Who Qualifies for a 403(b) Plan?
Per the guidelines set forth by the Internal Revenue Service, the following professionals are eligible for a 403(b) retirement plan:
• Employees who are eligible under IRS Code Section 501(c)(3) tax-exempt organizations.
• Eligible church employees.
• Eligible employees at cooperative hospital service organizations.
• Ministers who are employed under IRS Code Section 501(c)(3) eligible organizations.
• Ministers (chaplains) who are employed by organizations that are not tax-exempt organizations under Code Section 501(c)(3) and are also functioning as ministers under their professional job duties as outlined by their employers.
• Public school system employees that fall under Indian tribal organizations.

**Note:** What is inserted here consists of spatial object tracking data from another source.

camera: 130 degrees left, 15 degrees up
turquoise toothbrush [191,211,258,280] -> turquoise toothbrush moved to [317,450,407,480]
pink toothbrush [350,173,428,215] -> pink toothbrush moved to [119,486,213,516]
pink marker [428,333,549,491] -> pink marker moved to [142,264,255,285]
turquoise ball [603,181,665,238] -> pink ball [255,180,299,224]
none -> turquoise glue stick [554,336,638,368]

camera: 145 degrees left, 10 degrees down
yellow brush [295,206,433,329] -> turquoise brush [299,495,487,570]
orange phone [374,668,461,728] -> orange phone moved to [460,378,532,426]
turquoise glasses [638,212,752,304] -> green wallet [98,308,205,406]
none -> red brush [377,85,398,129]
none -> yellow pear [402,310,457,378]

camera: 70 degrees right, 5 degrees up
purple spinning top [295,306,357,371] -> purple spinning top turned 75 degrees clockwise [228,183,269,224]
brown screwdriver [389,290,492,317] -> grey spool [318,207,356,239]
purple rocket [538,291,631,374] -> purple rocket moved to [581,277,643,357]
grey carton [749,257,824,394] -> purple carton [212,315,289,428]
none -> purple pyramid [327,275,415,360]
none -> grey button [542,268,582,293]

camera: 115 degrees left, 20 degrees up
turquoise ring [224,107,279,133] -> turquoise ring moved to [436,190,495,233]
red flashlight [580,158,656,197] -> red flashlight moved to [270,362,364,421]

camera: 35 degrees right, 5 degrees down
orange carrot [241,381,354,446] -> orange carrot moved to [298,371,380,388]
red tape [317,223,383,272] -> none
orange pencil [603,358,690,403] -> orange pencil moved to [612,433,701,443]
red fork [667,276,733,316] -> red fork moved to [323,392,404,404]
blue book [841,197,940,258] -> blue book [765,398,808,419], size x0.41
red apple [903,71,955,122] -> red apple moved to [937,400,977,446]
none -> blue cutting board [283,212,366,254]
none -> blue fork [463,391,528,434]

• Eligible employees at public school organizations, which include universities, state colleges, public grade schools, junior high or middle schools, and high schools.
403(b) plans, like 401(k) plans, allow you to make elective pre-tax contributions to the plan and to defer tax on income until retirement. Distributions from a 403(b) plan are taxed as ordinary income.
What makes a 401(k) plan different from a 403(b) plan?
The major differences between a 401(k) plan and a 403(b) plan are as follows:
- 403(b) plans have special increased contribution limits for employees who have completed 15 years of service with certain types of organizations. This feature is not available in a 401(k) plan. Other special contribution limits, not available in 401(k) plans, may be available for church employees.
- Your company's 401(k) plan may offer many different investment options. In contrast, 403(b) plan investments are limited to annuity contracts and mutual funds.
- Your 403(b) plan benefits that accrued prior to 1987 are not subject to the minimum distribution rules, assuming records have been maintained splitting out your pre-1987 benefits.
403(b) Contribution Limits
The IRS places an annual dollar limit on your pre-tax contributions to a 403(b) plan. The limit is indexed for inflation, so that in future years, the dollar limit may be higher. This limit in 2020 is $19,500 ($19,000 in 2019), plus up to $6,500 (up from $6000 in 2019) of catch-up contributions if you are at least age 50. Your employer's 403(b) match limit is up to 25% of your salary per year.
If you are an employee with 15 or more years of service with your current employer and your annual contribution amount doesn’t exceed $5,000 per year, you are eligible to contribute an additional $3,000 per year. There is a lifetime maximum “catch-up” of $15,000. This is where it gets the name “15-year rule.” The idea is to give people who have been slow to ramp up their retirement savings the opportunity to boost their annual contributions when they are able
In addition, if you have completed 15 years of service to qualified institutions and meet other conditions, you are eligible for additional Lifetime Catch-up contributions (contact your benefits administrator for details). All pre-tax contributions made to any 403(b), 401(k), SEP, or SIMPLE plan are counted towards these limits.
Overall Contribution Limits
Under this year’s maximum limits, the total of your elective deferrals and your employer’s matched contributions cannot exceed $57,000. Because they are indexed for inflation, these limits may change annually or periodically in order to remain in line with the economy. This amount for 2020 is up $1,000 from the maximum limit of $56,000 that was applicable since 2019.
If you are eligible to participate in a 403(b) plan, and require more detailed information, contact your benefits department.